Kent Stetson Growing up on a horse farm in New Hampshire, Kent Stetson’s mother did all of her own tack work, which is how he learned to do leatherwork. Specializing in print and leatherwork, he started making bags 14 years ago and now they’re sold in 250 stores around the world. Stetson initially came to Providence as a pre-med student at Brown and, as an artist himself, fell in love with the creative scene. “The fashion scene in Providence is like an art scene,” he says. “Bags were initially a way to package my art, but now it’s my medium.” Now he makes 150 bags a week, all handcrafted in his studio, many from luxe materials like wild caught snakeskin. Instead of making patterns, he rolls each hide out individually to create the purse. “It’s a sculptural process,” he says. Every bag is one of a kind and Stetson personally signs the interior of each one. Once you get your hands on one of his signature printed bags, you’ll want to collect them all.
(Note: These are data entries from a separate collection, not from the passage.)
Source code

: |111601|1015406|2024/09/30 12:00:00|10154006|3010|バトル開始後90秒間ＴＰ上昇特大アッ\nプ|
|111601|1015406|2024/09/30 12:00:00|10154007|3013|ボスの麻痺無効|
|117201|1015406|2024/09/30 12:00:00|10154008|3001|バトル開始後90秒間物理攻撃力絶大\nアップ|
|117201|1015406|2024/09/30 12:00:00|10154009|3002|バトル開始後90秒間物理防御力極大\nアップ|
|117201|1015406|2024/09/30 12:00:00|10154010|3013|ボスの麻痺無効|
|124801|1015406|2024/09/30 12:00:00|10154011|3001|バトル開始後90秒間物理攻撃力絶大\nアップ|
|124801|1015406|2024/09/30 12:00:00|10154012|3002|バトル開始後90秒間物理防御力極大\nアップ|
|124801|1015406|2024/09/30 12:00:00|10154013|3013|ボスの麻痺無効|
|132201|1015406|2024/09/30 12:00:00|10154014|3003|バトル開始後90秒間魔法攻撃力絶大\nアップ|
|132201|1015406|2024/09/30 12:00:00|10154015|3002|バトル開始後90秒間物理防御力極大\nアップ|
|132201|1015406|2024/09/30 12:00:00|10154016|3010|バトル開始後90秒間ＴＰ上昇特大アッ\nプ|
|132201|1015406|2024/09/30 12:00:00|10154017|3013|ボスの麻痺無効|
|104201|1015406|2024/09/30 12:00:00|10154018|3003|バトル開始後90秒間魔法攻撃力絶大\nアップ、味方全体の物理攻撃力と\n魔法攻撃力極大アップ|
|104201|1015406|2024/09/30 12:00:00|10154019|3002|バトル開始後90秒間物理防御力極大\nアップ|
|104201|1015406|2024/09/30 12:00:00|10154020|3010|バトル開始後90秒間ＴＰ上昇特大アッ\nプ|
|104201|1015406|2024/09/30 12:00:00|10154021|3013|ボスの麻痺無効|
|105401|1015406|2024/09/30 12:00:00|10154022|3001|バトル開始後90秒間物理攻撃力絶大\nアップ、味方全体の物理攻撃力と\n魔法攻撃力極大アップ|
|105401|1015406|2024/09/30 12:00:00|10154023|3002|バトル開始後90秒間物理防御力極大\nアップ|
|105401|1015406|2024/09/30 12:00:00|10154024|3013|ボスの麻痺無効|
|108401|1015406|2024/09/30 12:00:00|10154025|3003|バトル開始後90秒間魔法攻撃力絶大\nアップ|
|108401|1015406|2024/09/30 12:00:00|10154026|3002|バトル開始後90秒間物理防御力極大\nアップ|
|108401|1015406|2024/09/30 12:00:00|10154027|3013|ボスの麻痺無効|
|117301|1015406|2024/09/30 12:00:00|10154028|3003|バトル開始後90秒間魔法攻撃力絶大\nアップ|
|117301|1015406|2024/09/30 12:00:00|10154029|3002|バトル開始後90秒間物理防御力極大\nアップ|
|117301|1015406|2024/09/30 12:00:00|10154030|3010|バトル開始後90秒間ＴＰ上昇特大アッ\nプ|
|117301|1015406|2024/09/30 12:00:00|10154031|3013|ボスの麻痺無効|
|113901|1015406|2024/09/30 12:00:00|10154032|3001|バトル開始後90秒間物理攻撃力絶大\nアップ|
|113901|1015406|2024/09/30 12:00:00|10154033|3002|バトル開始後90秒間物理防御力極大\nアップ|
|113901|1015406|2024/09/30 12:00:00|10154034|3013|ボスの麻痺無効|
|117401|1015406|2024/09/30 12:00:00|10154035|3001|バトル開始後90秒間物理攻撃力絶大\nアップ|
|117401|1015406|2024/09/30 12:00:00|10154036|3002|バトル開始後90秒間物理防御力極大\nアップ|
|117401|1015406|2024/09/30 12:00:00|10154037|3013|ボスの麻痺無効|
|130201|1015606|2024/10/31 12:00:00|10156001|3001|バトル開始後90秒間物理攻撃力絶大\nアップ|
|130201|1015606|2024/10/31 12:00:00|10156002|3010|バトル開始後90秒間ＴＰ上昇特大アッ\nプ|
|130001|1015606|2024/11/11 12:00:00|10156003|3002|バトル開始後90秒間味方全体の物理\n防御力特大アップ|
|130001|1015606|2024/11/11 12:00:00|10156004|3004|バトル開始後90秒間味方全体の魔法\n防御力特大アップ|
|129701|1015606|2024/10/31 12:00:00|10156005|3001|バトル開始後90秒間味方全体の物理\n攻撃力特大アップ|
House of Cach If Alexander McQueen had a futuristic accessory collection, it would be House of Cach. The brainchild of Alexa Cach and Molly Northern, the jaw-droppingly unique line offers ready to wear and custom designs for men and women. Inspired by large-scale art projects, with materials sourced from all over the world, it’s truly wearable art, all handcrafted from unexpected elements. Take the #projectbug collection, which uses real preserved insects, including a brass chest piece made from gilded cicadas with semi-precious stones, coconut wood, freshwater pearls and vintage pieces. The same preservation technique was used for the Modern Madonna collection, but this time with roses, lilies, and orchids captured in full bloom. The newest RTW line, “Armor,” takes its cues from a post-apocalyptic world where resources are scarce. Whether you opt for a more classic or experimental piece, any accessory from House of Cach is a head turner.